Hsp90 has been found to be released in EVs by cancer cells [76,77]. Hsp90 can promote tumor growth and metastasis in breast cancer, pancreatic cancer, leukemia, and ovarian cancer [45,78,79]. Hsp90 is composed of a number of proteins including cytoplasmic Hsp90α, an inducible type, and Hsp90β, a constitutively-expressed type, as well as mitochondrial TRAP1. Although their expression levels increase under stressful conditions and in cancer cells, Hsp90β is one of the most abundant proteins in unstressed cells. This may account for why there was no change in Hsp90β expressing EVs derived after EtOH stimulus. Future investigation of the impact of EtOH on EVs’ expression of pan-cancer biomarkers Hsp90α and small Hsps (Hsp 16.2, 20 22, 27, alpha crystalline, and alpha-B crystalline) may yield useful information [45].
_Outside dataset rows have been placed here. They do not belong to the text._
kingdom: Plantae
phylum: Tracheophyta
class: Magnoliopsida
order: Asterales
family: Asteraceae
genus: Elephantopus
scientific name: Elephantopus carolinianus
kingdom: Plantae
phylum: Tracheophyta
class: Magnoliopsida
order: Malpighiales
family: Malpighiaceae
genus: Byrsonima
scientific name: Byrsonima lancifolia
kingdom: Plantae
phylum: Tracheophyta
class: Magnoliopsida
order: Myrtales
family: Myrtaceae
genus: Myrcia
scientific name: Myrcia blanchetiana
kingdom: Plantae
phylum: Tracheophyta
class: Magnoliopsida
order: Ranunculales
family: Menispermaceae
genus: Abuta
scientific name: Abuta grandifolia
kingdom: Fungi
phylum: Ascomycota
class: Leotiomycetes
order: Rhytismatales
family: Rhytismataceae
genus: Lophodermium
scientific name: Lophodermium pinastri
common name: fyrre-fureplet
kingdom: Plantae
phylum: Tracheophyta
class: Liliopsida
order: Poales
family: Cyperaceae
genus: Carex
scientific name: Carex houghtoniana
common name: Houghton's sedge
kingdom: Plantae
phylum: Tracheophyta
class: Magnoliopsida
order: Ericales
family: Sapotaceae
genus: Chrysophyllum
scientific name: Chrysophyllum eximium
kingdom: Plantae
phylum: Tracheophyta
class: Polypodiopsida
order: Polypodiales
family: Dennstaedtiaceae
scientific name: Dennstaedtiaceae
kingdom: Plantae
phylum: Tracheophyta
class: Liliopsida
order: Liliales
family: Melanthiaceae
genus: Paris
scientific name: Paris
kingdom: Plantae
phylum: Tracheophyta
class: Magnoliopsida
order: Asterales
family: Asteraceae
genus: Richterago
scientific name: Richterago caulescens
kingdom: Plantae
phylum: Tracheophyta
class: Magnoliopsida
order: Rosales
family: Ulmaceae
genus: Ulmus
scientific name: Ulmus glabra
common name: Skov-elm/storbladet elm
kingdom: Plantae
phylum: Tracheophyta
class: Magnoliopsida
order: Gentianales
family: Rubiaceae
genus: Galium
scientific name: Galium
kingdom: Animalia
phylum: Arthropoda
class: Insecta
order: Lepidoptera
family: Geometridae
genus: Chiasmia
Both FAS and cleaved caspase 9 (Figure 5) are altered in EVs derived after EtOH treatment. Caspases have been shown to be important in EV-mediated cell-to-cell communication. Our results illustrate a strong biphasic expression of caspase 9 in EVs after EtOH exposure to HeLa cells. Along these same lines, Carboni et al. showed that the stress of ischemia induced biphasic caspase-9 activation in the hippocampus of Mongolian gerbils [80]. Studies by Vardaki et.al, demonstrate that cleavage of caspase 3, causes uptake of recipient cells [63]. Data presented by several studies and our group indicate that EtOH-mediated EVs responses are cell-type specific.

5. Conclusions

Our data illustrate that EtOH modulates cellular biogenesis of HeLa cells. Specifically, EtOH modulates EV biogenesis and the cargo of HeLa derived-EV. Although HeLa cells used the primary model in this study, the research findings may have substantial implications on diagnostics and therapy for a variety of cell types and organ systems. Further investigation is needed to elucidate the mechanism(s) involved in these processes.